[Goal of the exercise] Return the listing that follows, word for word.

[Data provided]
+ + + + +
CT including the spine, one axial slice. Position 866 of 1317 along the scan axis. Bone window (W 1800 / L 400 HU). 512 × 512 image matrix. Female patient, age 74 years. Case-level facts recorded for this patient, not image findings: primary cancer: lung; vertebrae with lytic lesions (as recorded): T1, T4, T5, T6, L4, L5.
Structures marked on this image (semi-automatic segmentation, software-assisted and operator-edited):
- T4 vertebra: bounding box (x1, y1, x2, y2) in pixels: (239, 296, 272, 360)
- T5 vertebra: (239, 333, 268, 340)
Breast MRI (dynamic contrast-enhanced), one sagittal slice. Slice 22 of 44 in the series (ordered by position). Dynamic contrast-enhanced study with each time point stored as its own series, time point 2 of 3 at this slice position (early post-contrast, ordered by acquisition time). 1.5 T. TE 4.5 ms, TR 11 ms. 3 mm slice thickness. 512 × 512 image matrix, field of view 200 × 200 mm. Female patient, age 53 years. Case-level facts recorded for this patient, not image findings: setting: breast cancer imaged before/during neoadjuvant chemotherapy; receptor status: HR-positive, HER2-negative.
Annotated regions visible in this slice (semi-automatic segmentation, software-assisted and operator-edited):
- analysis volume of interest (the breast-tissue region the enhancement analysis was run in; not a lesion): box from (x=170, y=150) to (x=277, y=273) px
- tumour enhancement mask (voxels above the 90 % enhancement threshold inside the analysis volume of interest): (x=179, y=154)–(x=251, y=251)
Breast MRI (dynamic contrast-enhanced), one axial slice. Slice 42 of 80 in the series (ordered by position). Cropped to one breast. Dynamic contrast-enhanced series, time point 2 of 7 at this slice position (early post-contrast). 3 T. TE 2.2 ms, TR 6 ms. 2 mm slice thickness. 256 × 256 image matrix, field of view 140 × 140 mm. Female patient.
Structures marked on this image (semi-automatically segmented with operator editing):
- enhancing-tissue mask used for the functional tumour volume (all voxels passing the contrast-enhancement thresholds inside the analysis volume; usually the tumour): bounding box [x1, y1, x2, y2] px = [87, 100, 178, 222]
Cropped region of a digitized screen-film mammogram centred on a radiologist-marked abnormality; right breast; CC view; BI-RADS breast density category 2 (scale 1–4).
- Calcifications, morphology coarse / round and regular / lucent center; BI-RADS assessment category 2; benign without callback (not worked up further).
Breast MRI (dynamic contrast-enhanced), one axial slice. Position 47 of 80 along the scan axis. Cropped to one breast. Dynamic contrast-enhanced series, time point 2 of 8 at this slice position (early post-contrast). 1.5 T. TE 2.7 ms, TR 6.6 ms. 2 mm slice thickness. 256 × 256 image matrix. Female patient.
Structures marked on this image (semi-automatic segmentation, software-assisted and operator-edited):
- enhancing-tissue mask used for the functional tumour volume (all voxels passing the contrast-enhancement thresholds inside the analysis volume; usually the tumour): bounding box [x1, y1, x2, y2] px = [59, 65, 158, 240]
+ + + + +
[Solution]
CT including the spine, one axial slice. Position 866 of 1317 along the scan axis. Bone window (W 1800 / L 400 HU). 512 × 512 image matrix. Female patient, age 74 years. Case-level facts recorded for this patient, not image findings: primary cancer: lung; vertebrae with lytic lesions (as recorded): T1, T4, T5, T6, L4, L5.
Structures marked on this image (semi-automatic segmentation, software-assisted and operator-edited):
- T4 vertebra: bounding box (x1, y1, x2, y2) in pixels: (239, 296, 272, 360)
- T5 vertebra: (239, 333, 268, 340)
Breast MRI (dynamic contrast-enhanced), one sagittal slice. Slice 22 of 44 in the series (ordered by position). Dynamic contrast-enhanced study with each time point stored as its own series, time point 2 of 3 at this slice position (early post-contrast, ordered by acquisition time). 1.5 T. TE 4.5 ms, TR 11 ms. 3 mm slice thickness. 512 × 512 image matrix, field of view 200 × 200 mm. Female patient, age 53 years. Case-level facts recorded for this patient, not image findings: setting: breast cancer imaged before/during neoadjuvant chemotherapy; receptor status: HR-positive, HER2-negative.
Annotated regions visible in this slice (semi-automatic segmentation, software-assisted and operator-edited):
- analysis volume of interest (the breast-tissue region the enhancement analysis was run in; not a lesion): box from (x=170, y=150) to (x=277, y=273) px
- tumour enhancement mask (voxels above the 90 % enhancement threshold inside the analysis volume of interest): (x=179, y=154)–(x=251, y=251)
Breast MRI (dynamic contrast-enhanced), one axial slice. Slice 42 of 80 in the series (ordered by position). Cropped to one breast. Dynamic contrast-enhanced series, time point 2 of 7 at this slice position (early post-contrast). 3 T. TE 2.2 ms, TR 6 ms. 2 mm slice thickness. 256 × 256 image matrix, field of view 140 × 140 mm. Female patient.
Structures marked on this image (semi-automatically segmented with operator editing):
- enhancing-tissue mask used for the functional tumour volume (all voxels passing the contrast-enhancement thresholds inside the analysis volume; usually the tumour): bounding box [x1, y1, x2, y2] px = [87, 100, 178, 222]
Cropped region of a digitized screen-film mammogram centred on a radiologist-marked abnormality; right breast; CC view; BI-RADS breast density category 2 (scale 1–4).
- Calcifications, morphology coarse / round and regular / lucent center; BI-RADS assessment category 2; benign without callback (not worked up further).
Breast MRI (dynamic contrast-enhanced), one axial slice. Position 47 of 80 along the scan axis. Cropped to one breast. Dynamic contrast-enhanced series, time point 2 of 8 at this slice position (early post-contrast). 1.5 T. TE 2.7 ms, TR 6.6 ms. 2 mm slice thickness. 256 × 256 image matrix. Female patient.
Structures marked on this image (semi-automatic segmentation, software-assisted and operator-edited):
- enhancing-tissue mask used for the functional tumour volume (all voxels passing the contrast-enhancement thresholds inside the analysis volume; usually the tumour): bounding box [x1, y1, x2, y2] px = [59, 65, 158, 240]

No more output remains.